2. Back up: Ideally, you want to back up your photos in three locations, Cuillo says, but many people end up with only two: one on-site and one off-site. You want to have these backup copies of your photos in case of technology failure, power failure, fire, robbery or natural disaster.
On-site, you can use an external hard drive or another form of storage. Cuillo likes to use a product called Picture Keeper. It’s a small stick that automatically backs up your images when you plug it in.
Off-site, you can use cloud storage. There are many options, including PhotoSync, Backblaze, CrashPlan and Google Photos. Cuillo recommends reading more about the storage services online or consulting with your photo organizer to find the best one for you.
For extra photo security, use a third backup option. This could be another of the above options or a storage device, such as the Picture Keeper, that you can keep in a safe deposit box and update on a regular basis.

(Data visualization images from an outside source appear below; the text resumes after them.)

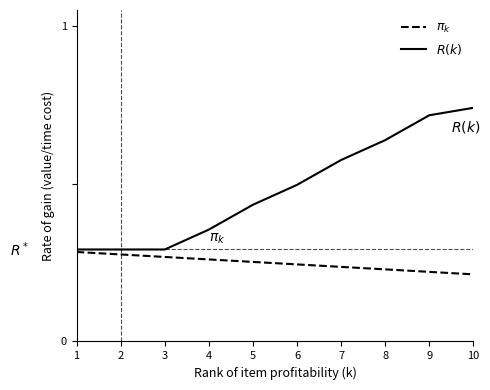

What is the maximum value shown in the chart?

1.0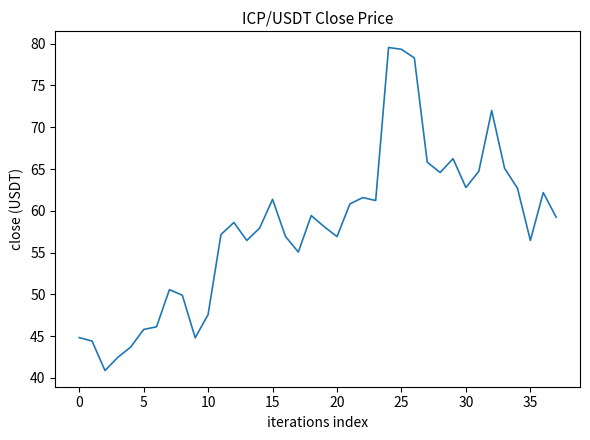

What is the smallest value displayed?

40.9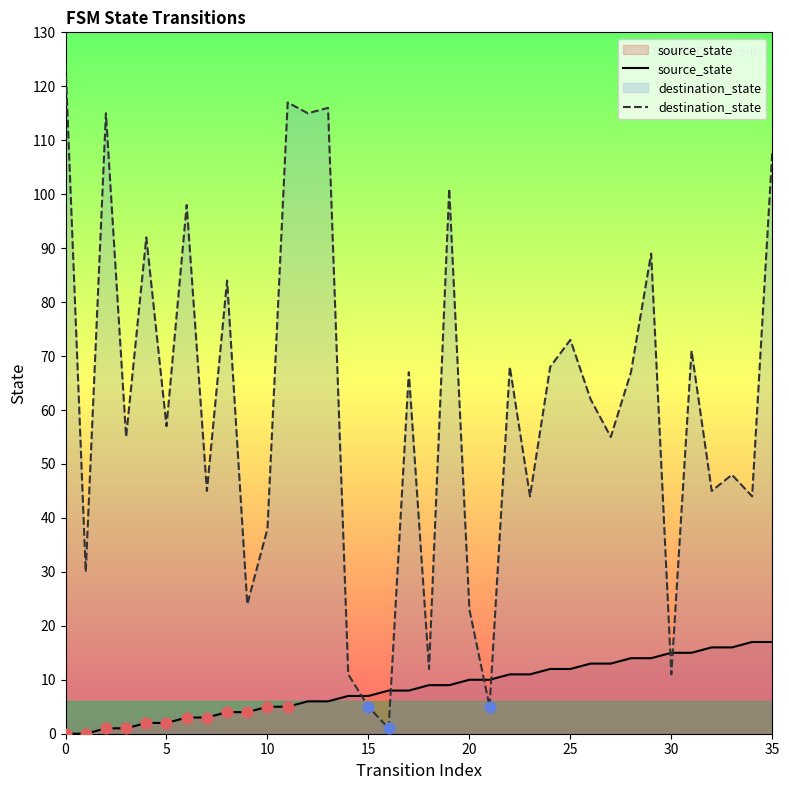

Is the value of source_state at 20 greater than the value of destination_state at 20?

No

3. Categorize: You can organize your photos in any way that works for you, Cuillo says, but a standard method is by year and then by month. You can set up a system on your desktop computer with folders for each year, and within those year folders, create additional folders for each month. Cuillo recommends naming the monthly folders with a numeral in front of the month name so that the folders line up chronologically rather than alphabetically. For example, within the 2016 folder, you would have folders named “01 – January,” “02 – February” and so on. Within the month folders, you can also create additional folders for events.
At this stage, you can also use a photo management software program to help you clean up your duplicates, name files, add keywords and tag faces. Again, many options exist. Cuillo says she has clients who use Adobe Lightroom, Forever Historian and Photos on Apple devices.
4. Maintain: Because you will continue to take photos, you will need to continue to file your photos and back them up. Cuillo recommends spending 15 minutes a week cleaning up your most recent images. “The most important thing is to have a plan and stick with it,” Cuillo says.
She has found that keeping a folder on your virtual desktop of your most recent images can help you remember to do this photo maintenance. If you have extra time, you can go back through your older images and add information to them, such as keywords.
You can also hire a professional photo organizer to maintain your photos. Cuillo works with many people who have her log into their computer every month remotely and organize the previous month’s photos.
Resources: You can find professional photo organizers in your area on Houzz and through the Association of Personal Photo Organizers.